更新: 2025-01-1514分で読める2026年1月確認済み

ガソリンスタンド跡地の汚染リスク

ガソリンスタンド跡地は、全国で最も土壌汚染が発見されやすい業種の一つです。経済産業省の調査によると、廃業したガソリンスタンドの約60%で何らかの土壌汚染が確認されており、特に1980年代以前に設置された地下タンクでは、経年劣化による漏洩リスクが極めて高くなっています。

地下タンクからの漏洩により、石油系物質が土壌に浸透し、さらに地下水汚染へと拡大するケースが多数報告されています。汚染が発見されないまま放置されると、近隣の井戸水や地下水にも影響を及ぼし、広範囲な環境問題に発展する可能性があります。

ガソリンスタンドで発生する汚染の特徴

地下タンクからの漏洩メカニズム

ガソリンスタンドの地下タンクは、通常、地下3〜5メートルに埋設されています。タンク本体の腐食、配管の接続部の劣化、地震による損傷などが原因で、燃料が土壌中に漏れ出します。

特に問題となるのは以下のポイントです:

  • FRP二重殻タンク以前の単層タンク:1987年の消防法改正以前に設置された鋼製単層タンクは、腐食による漏洩リスクが非常に高い
  • 配管の接続部:タンク本体よりも配管や継手部分から漏洩するケースが多い
  • 計量孔周辺:給油時の漏洩が長年蓄積し、高濃度汚染となっている場合がある
  • 廃油タンク:使用済みオイルを保管するタンクからの漏洩も多い

汚染の拡散特性

ガソリンや軽油はLNAPL(軽質非水溶性液体)に分類され、以下の特性を持ちます:

  • 地下水面に浮遊:水よりも軽いため、地下水面上に油層を形成
  • 揮発性が高い:ベンゼンなどの揮発性成分が土壌ガスとして拡散
  • 溶解性:一部成分が地下水に溶け込み、広範囲に拡散
  • 吸着性:土壌粒子に吸着し、長期間残留

主な汚染物質と健康リスク

1. ベンゼン(土壌汚染対策法の規制対象)

基準値:地下水で0.01mg/L以下、土壌溶出量で0.01mg/L以下

ガソリンに0.5〜2%程度含まれる芳香族炭化水素で、発がん性が確認されている第一種特定有害物質です。長期暴露により、白血病などの血液疾患を引き起こす可能性があります。

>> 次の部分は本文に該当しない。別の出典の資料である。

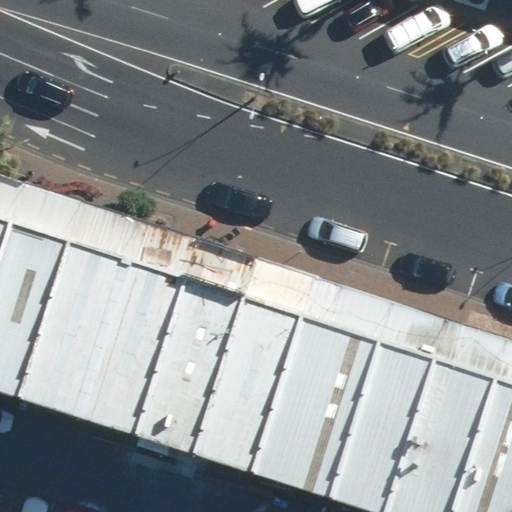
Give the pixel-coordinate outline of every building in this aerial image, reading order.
[(0,250),(10,221),(0,217),(0,250)] [(0,250),(0,389),(17,395),(67,239),(10,221),(0,250)] [(17,395),(135,433),(185,277),(67,239),(17,395)] [(135,433),(192,452),(244,296),(185,277),(135,433)] [(192,452),(249,471),(301,315),(244,296),(192,452)] [(249,471),(328,497),(380,341),(301,315),(249,471)] [(328,497),(374,511),(382,511),(434,358),(380,341),(328,497)] [(382,511),(448,511),(493,378),(434,358),(382,511)] [(448,511),(511,511),(511,383),(493,378),(448,511)]
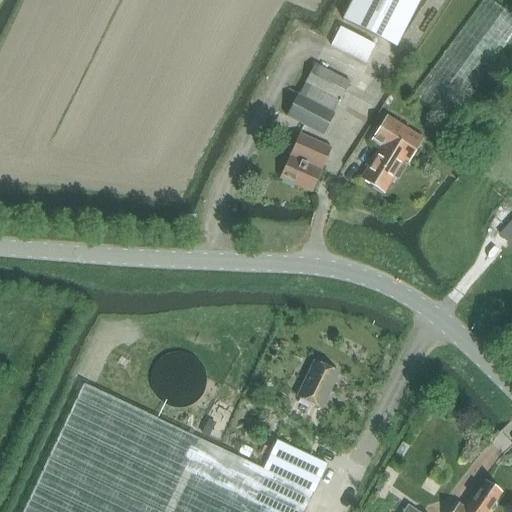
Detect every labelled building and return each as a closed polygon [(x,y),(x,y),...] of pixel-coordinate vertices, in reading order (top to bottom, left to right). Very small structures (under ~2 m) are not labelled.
[(353,0),(343,21),(395,48),(419,0),(353,0)] [(449,121),(511,37),(511,17),(489,0),(483,0),(413,95),(449,121)] [(374,46),(340,28),(330,46),(365,64),(374,46)] [(341,102),(350,82),(324,69),(313,63),(286,117),(323,136),(335,114),(333,112),(339,101),(341,102)] [(398,181),(423,139),(386,117),(372,141),(381,147),(361,180),(384,195),(393,179),(398,181)] [(311,193),(331,148),(319,142),(299,133),(279,179),(311,193)] [(511,219),(498,235),(511,247),(511,219)] [(321,409),(338,374),(314,362),(297,397),(321,409)] [(225,377),(215,402),(212,401),(205,421),(224,428),(242,384),(225,377)] [(84,385),(23,511),(303,511),(326,464),(300,452),(276,441),(263,469),(84,385)] [(487,511),(500,494),(484,482),(472,499),(470,498),(463,508),(458,505),(453,511),(487,511)]
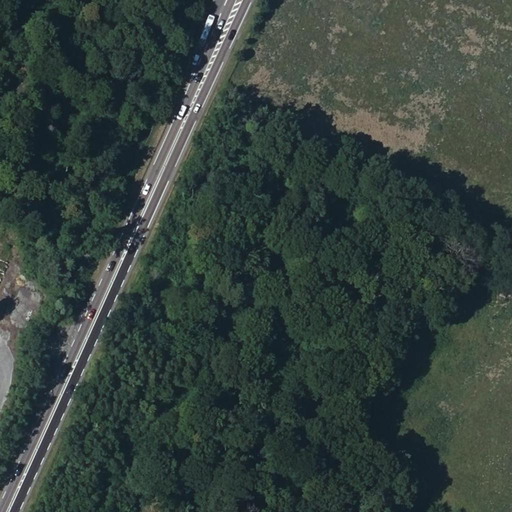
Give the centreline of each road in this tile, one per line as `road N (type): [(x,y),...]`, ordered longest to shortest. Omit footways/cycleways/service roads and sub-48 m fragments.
road 1 (primary): [(14,511),(248,0)]
road 2 (primary): [(231,0),(1,511)]
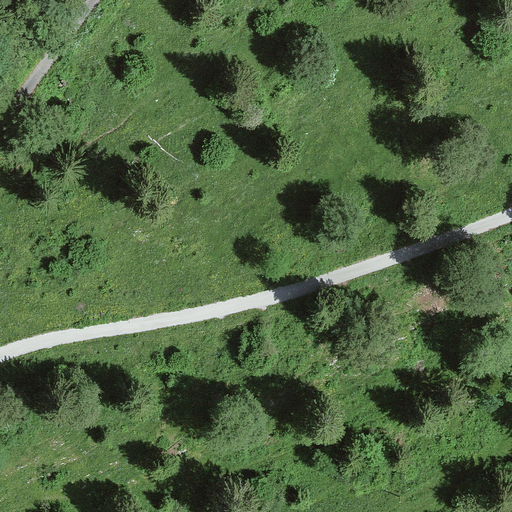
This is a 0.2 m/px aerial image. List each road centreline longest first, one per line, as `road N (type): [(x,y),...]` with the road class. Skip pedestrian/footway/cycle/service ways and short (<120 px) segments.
road 1 (track): [(511,218),(406,261),(228,310),(108,329),(0,363)]
road 2 (track): [(0,117),(89,0)]
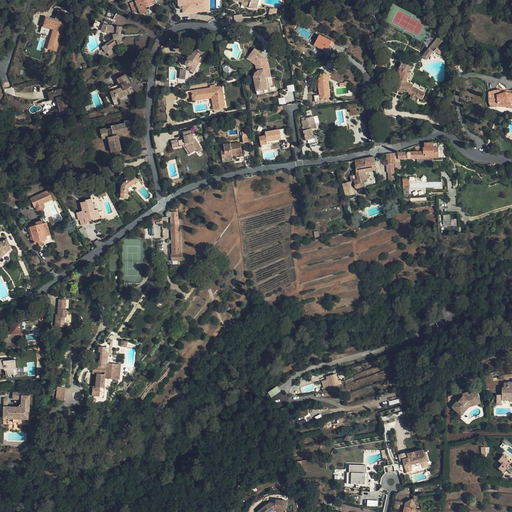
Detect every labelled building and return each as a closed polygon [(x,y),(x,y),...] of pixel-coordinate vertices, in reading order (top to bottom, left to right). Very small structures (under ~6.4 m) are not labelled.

揮発性が高く、吸入による健康被害が懸念されるため、建物建設時には土壌ガス対策が必要です。

2. 油分(TPH:Total Petroleum Hydrocarbon)

基準値:土壌汚染対策法では規制対象外(環境省ガイドラインでは自主管理基準として1,000mg/kg程度)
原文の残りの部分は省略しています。